Cameron Winklevoss, co-founder of Gemini, has run out of patience with Barry Silbert, head of Digital Currency Group, which is the parent of Genesis and other companies including digital asset management firm Grayscale and crypto media site CoinDesk.
Winklevoss accused Silbert in an open letter on Monday of “bad faith stall tactics”.
“For the past six weeks, we have done everything we can to engage with you in a good faith and collaborative manner in order to reach a consensual resolution for you to pay back the $900mn that you owe . . . however, it is now becoming clear that you have been engaging in bad faith stall tactics.”
Silbert responded to Winklevoss, arguing DCG had sought to communicate with Gemini in late December but had not received a response. You can read the Twitter fallout here.

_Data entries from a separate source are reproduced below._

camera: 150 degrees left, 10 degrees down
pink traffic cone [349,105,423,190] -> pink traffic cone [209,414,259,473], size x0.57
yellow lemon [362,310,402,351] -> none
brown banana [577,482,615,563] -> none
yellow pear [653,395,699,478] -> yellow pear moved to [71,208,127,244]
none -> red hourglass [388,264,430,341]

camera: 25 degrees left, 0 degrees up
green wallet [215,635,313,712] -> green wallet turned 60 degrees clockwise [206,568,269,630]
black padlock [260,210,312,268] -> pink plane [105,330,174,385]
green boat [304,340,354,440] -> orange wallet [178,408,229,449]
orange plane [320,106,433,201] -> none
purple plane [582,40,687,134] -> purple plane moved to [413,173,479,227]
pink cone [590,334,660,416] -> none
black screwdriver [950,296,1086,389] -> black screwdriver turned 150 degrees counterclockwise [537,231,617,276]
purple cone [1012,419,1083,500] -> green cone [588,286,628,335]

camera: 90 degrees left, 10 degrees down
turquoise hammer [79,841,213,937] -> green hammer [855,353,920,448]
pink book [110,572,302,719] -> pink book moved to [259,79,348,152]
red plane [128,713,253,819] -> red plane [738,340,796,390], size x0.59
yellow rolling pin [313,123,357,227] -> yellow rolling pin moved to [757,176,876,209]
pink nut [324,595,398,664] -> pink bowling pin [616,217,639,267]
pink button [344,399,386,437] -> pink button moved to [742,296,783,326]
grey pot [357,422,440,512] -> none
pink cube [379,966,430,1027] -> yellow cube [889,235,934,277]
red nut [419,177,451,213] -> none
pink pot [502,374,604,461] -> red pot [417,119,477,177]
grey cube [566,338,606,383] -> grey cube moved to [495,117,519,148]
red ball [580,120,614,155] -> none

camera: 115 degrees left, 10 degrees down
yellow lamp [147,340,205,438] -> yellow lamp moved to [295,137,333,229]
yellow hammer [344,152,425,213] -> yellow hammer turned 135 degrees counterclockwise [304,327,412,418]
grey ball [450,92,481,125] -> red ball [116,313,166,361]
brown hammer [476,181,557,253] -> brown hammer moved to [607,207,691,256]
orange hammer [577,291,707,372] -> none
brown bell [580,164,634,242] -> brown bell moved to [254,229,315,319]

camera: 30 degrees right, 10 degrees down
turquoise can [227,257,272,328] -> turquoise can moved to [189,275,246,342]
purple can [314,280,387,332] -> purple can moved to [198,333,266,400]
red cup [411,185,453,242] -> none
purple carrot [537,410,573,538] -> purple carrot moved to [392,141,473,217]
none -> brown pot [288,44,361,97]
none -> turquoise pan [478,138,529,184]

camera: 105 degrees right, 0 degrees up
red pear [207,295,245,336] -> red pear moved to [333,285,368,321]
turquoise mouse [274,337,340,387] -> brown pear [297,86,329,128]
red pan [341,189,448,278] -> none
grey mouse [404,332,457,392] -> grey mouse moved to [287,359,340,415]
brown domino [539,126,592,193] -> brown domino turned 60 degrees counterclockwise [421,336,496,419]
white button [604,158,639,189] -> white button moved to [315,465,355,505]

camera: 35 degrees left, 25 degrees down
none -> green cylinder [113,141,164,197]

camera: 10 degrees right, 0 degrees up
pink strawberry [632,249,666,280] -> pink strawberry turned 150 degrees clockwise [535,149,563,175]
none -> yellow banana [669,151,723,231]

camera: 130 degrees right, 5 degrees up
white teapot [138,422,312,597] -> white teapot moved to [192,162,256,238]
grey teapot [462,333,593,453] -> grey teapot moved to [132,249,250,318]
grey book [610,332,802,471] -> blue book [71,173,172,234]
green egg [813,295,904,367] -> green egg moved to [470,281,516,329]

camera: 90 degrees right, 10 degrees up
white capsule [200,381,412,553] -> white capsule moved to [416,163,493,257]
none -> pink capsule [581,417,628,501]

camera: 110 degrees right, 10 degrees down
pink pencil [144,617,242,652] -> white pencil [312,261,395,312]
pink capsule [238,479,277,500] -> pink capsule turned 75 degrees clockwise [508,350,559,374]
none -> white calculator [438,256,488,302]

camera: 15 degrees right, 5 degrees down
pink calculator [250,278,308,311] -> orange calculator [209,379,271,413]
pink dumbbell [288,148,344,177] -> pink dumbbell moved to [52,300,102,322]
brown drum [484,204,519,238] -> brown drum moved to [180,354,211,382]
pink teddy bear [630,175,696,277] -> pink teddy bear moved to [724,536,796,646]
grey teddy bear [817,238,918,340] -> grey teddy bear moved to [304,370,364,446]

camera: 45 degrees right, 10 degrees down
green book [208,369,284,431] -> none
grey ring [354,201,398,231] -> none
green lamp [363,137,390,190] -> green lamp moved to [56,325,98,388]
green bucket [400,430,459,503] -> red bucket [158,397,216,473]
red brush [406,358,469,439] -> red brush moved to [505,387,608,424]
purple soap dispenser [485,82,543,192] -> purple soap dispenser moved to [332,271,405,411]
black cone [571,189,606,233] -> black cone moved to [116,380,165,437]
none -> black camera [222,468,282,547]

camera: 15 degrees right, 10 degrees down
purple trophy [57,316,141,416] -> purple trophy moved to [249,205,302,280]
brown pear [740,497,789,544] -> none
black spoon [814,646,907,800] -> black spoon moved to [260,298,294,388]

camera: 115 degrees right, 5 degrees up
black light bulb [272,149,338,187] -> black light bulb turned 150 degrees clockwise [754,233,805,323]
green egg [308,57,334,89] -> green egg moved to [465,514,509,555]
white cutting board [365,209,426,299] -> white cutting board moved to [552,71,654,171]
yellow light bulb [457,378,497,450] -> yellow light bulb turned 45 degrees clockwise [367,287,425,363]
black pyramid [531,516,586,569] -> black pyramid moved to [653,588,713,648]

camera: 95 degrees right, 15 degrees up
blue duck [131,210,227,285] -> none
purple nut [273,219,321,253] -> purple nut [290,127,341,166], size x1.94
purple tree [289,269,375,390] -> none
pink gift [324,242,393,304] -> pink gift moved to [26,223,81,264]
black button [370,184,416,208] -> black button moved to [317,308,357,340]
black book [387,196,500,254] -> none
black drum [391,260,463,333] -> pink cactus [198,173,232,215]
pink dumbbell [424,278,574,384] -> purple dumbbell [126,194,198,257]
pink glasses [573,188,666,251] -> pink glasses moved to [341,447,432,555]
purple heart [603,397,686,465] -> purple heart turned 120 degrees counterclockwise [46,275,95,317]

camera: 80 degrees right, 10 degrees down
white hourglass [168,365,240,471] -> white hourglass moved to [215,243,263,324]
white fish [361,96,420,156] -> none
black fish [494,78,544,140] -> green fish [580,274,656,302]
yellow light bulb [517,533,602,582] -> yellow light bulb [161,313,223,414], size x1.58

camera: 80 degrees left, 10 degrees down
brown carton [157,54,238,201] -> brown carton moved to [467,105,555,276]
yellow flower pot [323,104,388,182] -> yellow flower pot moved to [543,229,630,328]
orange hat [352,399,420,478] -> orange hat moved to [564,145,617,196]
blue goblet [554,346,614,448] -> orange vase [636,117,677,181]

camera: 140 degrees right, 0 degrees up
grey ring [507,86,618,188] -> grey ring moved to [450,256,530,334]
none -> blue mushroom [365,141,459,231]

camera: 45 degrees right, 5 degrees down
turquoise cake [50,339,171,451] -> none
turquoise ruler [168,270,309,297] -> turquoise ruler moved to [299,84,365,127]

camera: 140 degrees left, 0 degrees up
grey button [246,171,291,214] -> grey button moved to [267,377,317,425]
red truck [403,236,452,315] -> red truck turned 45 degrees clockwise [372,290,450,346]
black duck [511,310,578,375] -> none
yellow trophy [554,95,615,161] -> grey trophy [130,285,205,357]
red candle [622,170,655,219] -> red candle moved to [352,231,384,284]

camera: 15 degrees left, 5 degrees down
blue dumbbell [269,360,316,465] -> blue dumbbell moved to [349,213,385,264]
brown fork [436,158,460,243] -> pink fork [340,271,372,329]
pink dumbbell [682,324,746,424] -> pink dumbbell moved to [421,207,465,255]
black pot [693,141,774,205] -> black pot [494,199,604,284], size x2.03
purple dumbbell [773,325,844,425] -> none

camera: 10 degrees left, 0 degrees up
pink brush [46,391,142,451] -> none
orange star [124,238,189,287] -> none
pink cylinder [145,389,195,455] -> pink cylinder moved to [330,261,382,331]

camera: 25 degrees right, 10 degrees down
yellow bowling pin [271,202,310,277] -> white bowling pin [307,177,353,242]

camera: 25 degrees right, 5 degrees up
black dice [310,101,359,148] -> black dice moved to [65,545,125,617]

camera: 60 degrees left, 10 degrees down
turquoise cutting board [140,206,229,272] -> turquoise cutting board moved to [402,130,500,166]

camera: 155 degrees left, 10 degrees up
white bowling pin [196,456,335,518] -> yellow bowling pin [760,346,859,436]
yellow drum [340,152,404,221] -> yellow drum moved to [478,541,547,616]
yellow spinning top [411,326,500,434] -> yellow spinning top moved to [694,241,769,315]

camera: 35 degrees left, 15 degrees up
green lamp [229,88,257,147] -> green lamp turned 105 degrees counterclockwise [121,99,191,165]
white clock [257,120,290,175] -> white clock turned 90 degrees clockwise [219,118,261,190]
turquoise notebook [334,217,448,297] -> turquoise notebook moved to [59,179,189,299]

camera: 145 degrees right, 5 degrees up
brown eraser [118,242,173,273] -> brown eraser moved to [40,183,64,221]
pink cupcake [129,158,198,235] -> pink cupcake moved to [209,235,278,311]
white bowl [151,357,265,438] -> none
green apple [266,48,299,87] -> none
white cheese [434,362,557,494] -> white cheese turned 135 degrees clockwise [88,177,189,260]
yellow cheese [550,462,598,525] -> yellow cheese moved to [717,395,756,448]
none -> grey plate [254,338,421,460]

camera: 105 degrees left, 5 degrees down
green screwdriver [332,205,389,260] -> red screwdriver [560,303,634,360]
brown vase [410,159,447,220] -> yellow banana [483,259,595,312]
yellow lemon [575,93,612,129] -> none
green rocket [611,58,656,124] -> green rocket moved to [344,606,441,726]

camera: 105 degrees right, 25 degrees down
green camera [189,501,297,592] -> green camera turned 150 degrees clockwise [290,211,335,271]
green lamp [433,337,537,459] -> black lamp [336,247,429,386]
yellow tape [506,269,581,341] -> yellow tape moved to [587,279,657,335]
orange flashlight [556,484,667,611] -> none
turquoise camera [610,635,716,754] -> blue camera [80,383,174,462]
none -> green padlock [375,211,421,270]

Data mining: A note on tether
The past 12 months have been a truly terrible time for the crypto industry.
Bitcoin — the industry’s flagship cryptocurrency — fell by roughly two-thirds in 2022. Tether, the company behind crypto’s largest stablecoin USDT, is also feeling the effects of a prolonged market drought.
According to numbers shared by data provider CryptoCompare, the monthly trading volume of the bitcoin-tether pair fell to 6.6mn coins in December, its lowest point since April 2022.